**What you will do:**
Print each record that follows exactly, leaving the pictures behind.

**Entries provided:**

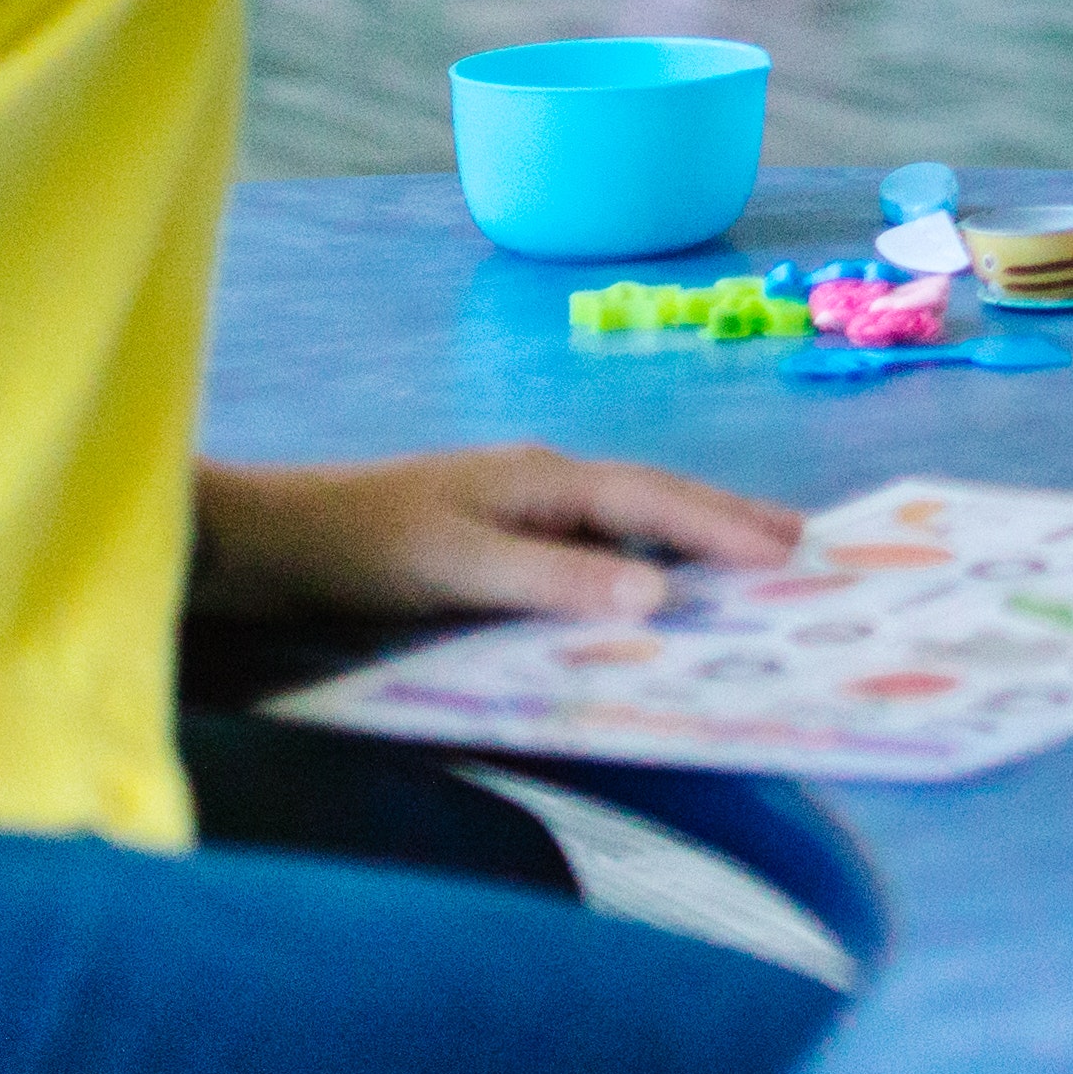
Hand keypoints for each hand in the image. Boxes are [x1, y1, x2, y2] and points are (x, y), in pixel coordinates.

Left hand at [191, 446, 801, 623]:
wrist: (269, 541)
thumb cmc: (360, 548)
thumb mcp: (458, 568)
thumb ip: (556, 580)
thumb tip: (659, 595)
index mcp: (544, 478)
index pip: (654, 501)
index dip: (724, 528)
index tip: (792, 554)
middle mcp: (542, 480)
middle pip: (655, 497)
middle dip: (728, 520)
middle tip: (803, 544)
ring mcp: (518, 502)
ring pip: (626, 515)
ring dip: (689, 535)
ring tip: (749, 556)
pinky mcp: (494, 532)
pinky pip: (592, 540)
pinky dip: (639, 555)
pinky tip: (648, 581)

**Answer to the problem:**
Hand keypoints for each hand in the image. Boxes are [x1, y1, x2, y2] and points are (x, y), in pixel coordinates.

Left hand at [191, 446, 801, 623]:
wrist: (269, 541)
thumb cmc: (360, 548)
thumb mcp: (458, 568)
thumb ip: (556, 580)
thumb tip: (659, 595)
index mcp: (544, 478)
index pip: (654, 501)
index dip: (724, 528)
index tip: (792, 554)
middle mcp: (542, 480)
middle pip: (655, 497)
middle dip: (728, 520)
middle tip: (803, 544)
ring mcp: (518, 502)
ring pip: (626, 515)
ring dip: (689, 535)
ring tip: (749, 556)
pinky mcp: (494, 532)
pinky pip: (592, 540)
pinky dip: (639, 555)
pinky tip: (648, 581)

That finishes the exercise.